Leung wrote about the incident on Sunday in an Apple Daily column, where he expressed surprise and concern over possible censorship. Local lawmaker James To had also asked parties involved in the case for clarification.

Leung said he took a trip to Taipei last week, and that he had asked the concierge at his regular hotel to make arrangements for books he bought to be sent to Hong Kong.
The hotel later told him that three books could not be sent. These were: Out of China: How the Chinese Ended the Era of Western Domination by Robert Bickers, The Great Debate: Edmund Burke, Thomas Paine, and the Birth of Right and Left by Yuval Levin and an issue of Taiwanese academic journal Intellectual History.
According to Leung’s column, the hotel staff told him the decision had been made by delivery service SF Express and had nothing to do with the hotel.
“If this was really SF Express’s decision, was dedicated staff checking books at their Taipei delivery centre? Or was it the delivery person checking the books one by one at the hotel?” Leung wrote.
“Does [SF Express] have a list of books they cannot transport?… Or do the staff members make the decision according to their own judgment?”
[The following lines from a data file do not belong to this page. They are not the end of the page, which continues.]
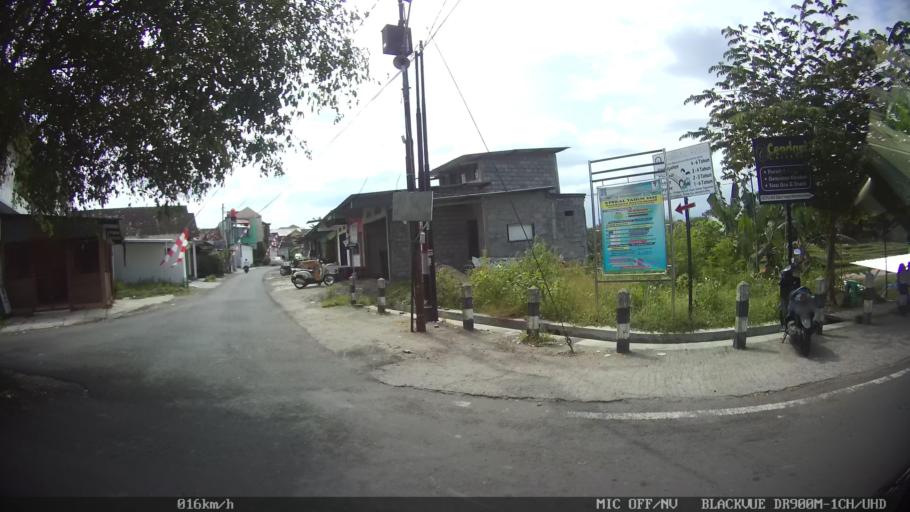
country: ID
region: Daerah Istimewa Yogyakarta
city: Depok
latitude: -7.7733
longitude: 110.4360
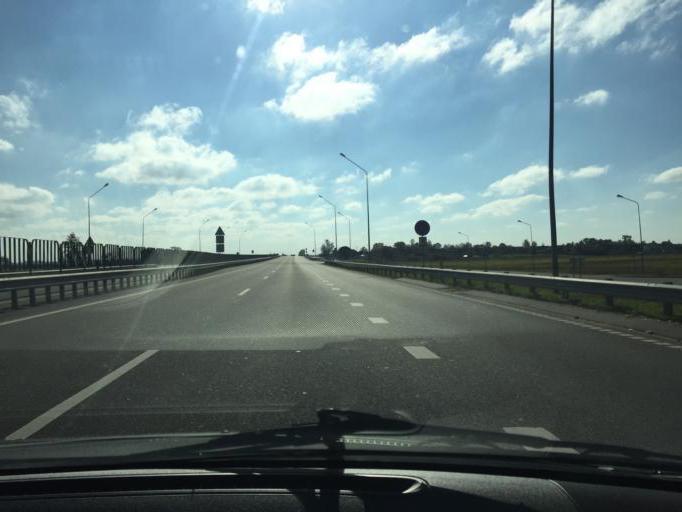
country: BY
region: Minsk
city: Slutsk
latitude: 53.1494
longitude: 27.5517
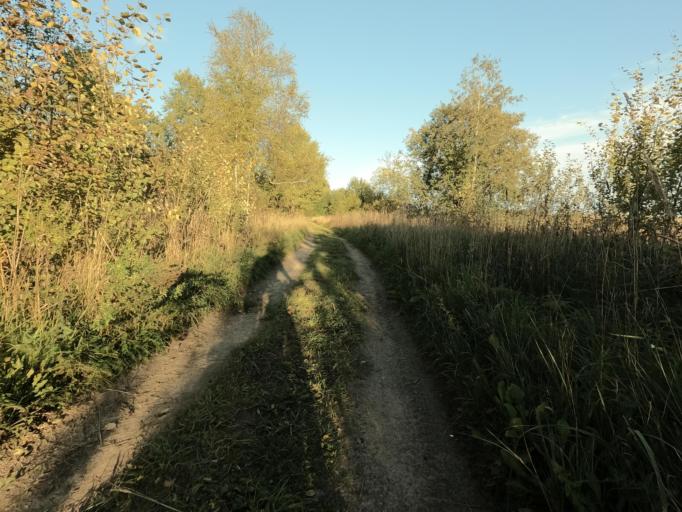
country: RU
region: Leningrad
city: Nikol'skoye
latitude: 59.7006
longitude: 30.7437
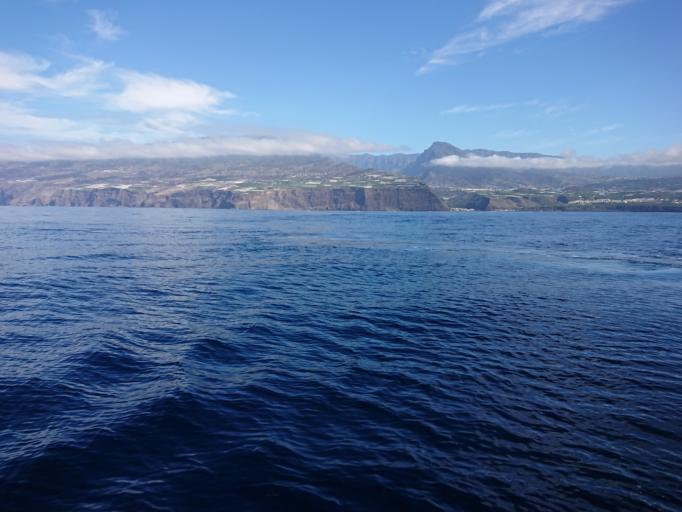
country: ES
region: Canary Islands
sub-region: Provincia de Santa Cruz de Tenerife
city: Tazacorte
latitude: 28.6272
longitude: -17.9964
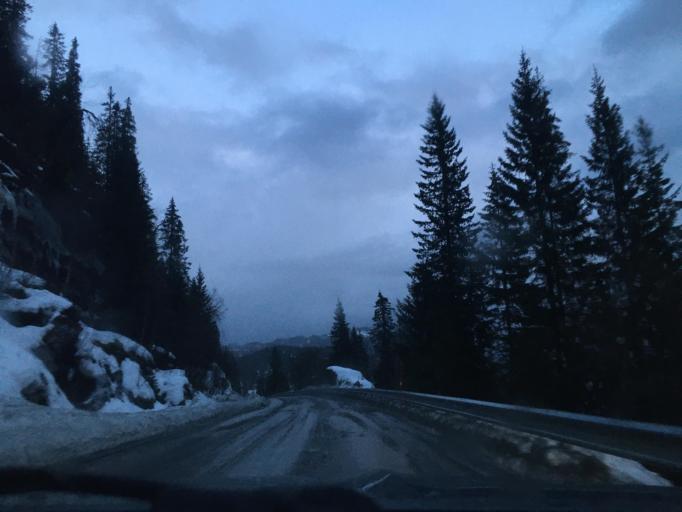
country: NO
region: Nordland
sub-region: Rana
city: Hauknes
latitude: 66.2978
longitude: 13.9235
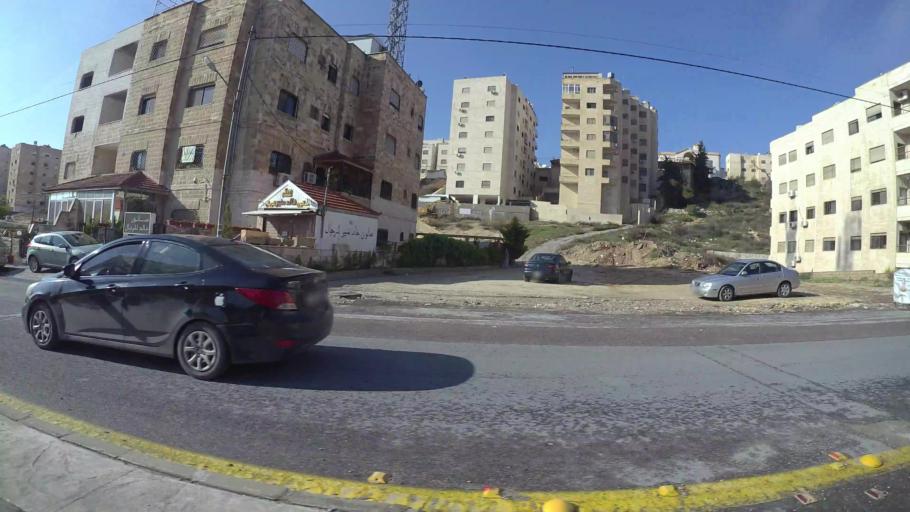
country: JO
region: Amman
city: Al Jubayhah
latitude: 32.0018
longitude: 35.8549
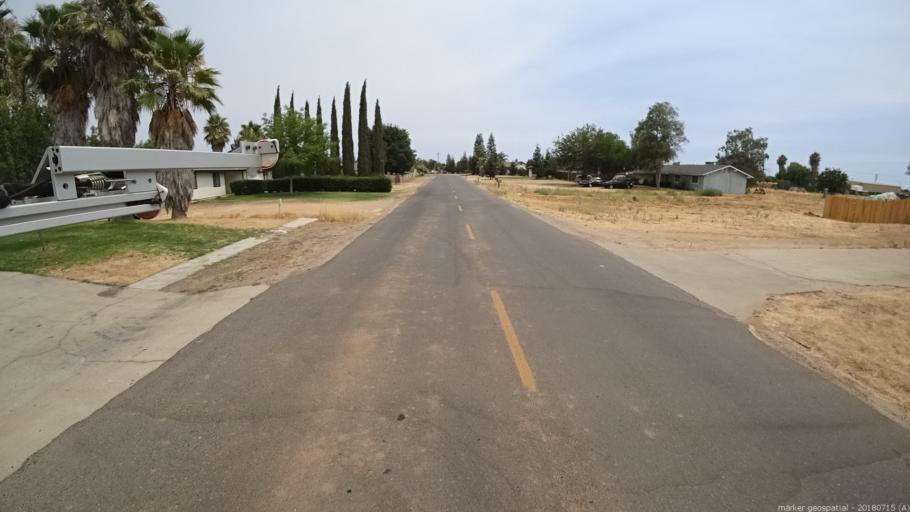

A spokesperson for the company told Taiwan news organisation Central News Agency that they would not confirm if the company had handled Leung’s case. He added that the company follows each country’s customs requirements.
The spokesperson went on to say that SF Express’s Taiwan presence had been funded by Hong Kong investors, and was not a branch of SF Express’s mainland company. SF Express was founded in 1993 in Guangdong province and is one of China’s largest couriers.
HKFP has reached out to SF Express Taiwan for comment.
‘Taiwan’s One Country, Two Systems’
Leung told HK01 that the books rejected by SF Express were part of “three big bags”, which contained around 30 books in total. Two days after the incident, the hotel staff sent the rejected books to Leung via Taiwan’s postal service, he said.
Leung said he was surprised by the incident because the books did not fall under categories usually considered “sensitive” by mainland China. Some of the books in question even had translated editions which are published and sold in the mainland, he said.
“After this encounter, even I am wondering if One Country Two Systems had already been implemented in Taiwan,” he wrote.

On Monday, Democratic Party lawmaker James To urged Taiwan and Hong Kong governments to clarify whether there are books under an import-export ban.
To said he believed the incident was a case of self-censorship, and also asked SF Express to explain their legal liability in failing to send the books.
According to SF Express’s Taiwan website, service users cannot send materials that are “harmful to China’s political [sic], culture and morality” from Taiwan to mainland China.
No such condition was listed for delivery from Taiwan to Hong Kong.